The article is taken from Insider’s interview with Maria Sophocles and is told from Sophocles’ perspective.
I have been working as a gynecologist for over 25 years and have encountered many patients who were not always in the mood. Some said that their low libido was not a problem for them, but that it created tension with their partners, while others said that they missed feeling desire.
Unfortunately, low libido is very common. More than a quarter of pre-menopausal women experience low sexual desire. This rate increases by half in menopausal women. You’re not alone if you have low sexual desire, but there are some things you can do to get your libido under control. Here are six things I want all women to know about the female libido:
It is normal for your libido to fluctuate.
Many women feel frustrated by their lack of consistency. They think they should always strive to have an intense libido, like in the movies and on social media. But this is unrealistic. First of all, we are all people who are tired and have obligations, and it is normal for our mood to change. But beyond that, there are biological reasons why your libido may not be consistent.
If you accept this and allow this squiggly graph, you will eliminate the pressure you may feel to have sexual desire every day.
Estrogen can stimulate desire.
The better you understand the relationship between hormones and libido, the better you will understand changes in your level of desire. For example, rising estrogen in the first half of the menstrual cycle may contribute to sexual desire. In particular, estradiol, a type of estrogen, is so effective at promoting libido that it has been used to treat low libido.
As estrogen levels increase and peak during ovulation, you may feel extra horny. There’s a biological reason for this – it makes sense that you’d be interested in sex while your body has an egg to fertilize.
Progesterone increases sleep and decreases your sexual desire
After ovulation (and during menopause) your estrogen levels drop. Decreasing estrogen can make you feel less romantic.
There’s also another hormone that inhibits your libido: progesterone. Progesterone increases in the second half of the menstrual cycle. Progesterone is a pro-sleep hormone that releases the neurotransmitter GABA (Gamma-Aminobutyric Acid), which promotes healthy sleep.
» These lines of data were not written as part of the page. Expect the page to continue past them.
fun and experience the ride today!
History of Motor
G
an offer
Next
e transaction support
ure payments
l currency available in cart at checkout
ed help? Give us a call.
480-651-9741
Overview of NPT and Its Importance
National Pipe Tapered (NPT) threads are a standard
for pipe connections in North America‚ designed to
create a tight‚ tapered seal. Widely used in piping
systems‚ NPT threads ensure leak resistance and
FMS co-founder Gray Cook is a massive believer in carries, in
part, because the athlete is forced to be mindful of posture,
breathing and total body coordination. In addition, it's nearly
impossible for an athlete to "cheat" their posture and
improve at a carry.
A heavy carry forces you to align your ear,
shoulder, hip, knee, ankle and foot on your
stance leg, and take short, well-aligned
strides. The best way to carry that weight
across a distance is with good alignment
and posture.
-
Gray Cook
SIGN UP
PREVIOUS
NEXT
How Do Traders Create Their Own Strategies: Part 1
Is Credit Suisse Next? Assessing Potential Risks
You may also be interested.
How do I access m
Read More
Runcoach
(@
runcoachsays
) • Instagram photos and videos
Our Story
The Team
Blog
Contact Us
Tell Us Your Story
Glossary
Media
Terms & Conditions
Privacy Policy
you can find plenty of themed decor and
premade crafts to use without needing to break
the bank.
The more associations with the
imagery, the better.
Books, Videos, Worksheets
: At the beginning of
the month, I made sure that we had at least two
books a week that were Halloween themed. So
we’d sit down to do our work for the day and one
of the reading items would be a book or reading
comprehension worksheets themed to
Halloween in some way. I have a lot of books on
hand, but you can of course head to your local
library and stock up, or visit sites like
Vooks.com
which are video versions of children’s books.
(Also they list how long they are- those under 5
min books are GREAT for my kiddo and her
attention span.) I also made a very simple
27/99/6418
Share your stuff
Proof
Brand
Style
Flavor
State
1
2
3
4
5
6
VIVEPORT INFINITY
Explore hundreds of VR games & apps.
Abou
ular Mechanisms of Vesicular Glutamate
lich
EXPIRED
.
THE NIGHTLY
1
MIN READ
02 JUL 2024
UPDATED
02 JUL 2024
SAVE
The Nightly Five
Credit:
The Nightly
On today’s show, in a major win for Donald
When we get excited for sleep, we get less excited for sex.
Your feelings and history are also important
It’s interesting, but when patients come to me, they don’t say, “My hormones are inhibiting my sexual drive.” Instead, they talk about how low sex drive is affecting their relationship. So I take a behavioral approach to talking to them.
First, I ask them to think about what might be hindering their sexual drive. Don’t they like themselves? Are they fed up with their partners? Do they want to get out of a relationship? Or are they trying to get used to the thought of having a baby?
Next, I ask them about their history of intimacy and contact. Is sex something they do because they enjoy it or because they feel like they have to? Have they ever felt desire in the past? Working through these questions can be difficult, but talking to a counselor or sex therapist can help.
Reading suggestive books can fuel your sex life
Bibliotherapy or reading dirty books can increase desire in many women. Women who read, hear or see books containing certain stimulants; They store these feelings in their brains and are more likely to be interested in sex.
So pick up a romance novel to read on the beach, or try an erotic novel. Likewise, movies or TV series with erotic content can also help.
Start slow
Many women find it frustrating when their partner only wants penetrative sex. So I give patients an assignment: Start slowly. After the kids go to bed, snuggle up on the couch or play games together. Spend at least half an hour connecting (and no, talking about kids, taxes, and bills doesn’t count).
When you are ready to continue on the same day or another day, do it again the same way. Kiss and touch each other, but don’t move directly to sex.
There are many factors that affect sexual desire. It’s not just hormones or your bond with your partner; It’s a complex combination of many factors in your life. The most important thing is to allow yourself to want a healthy, slowly improving sex life.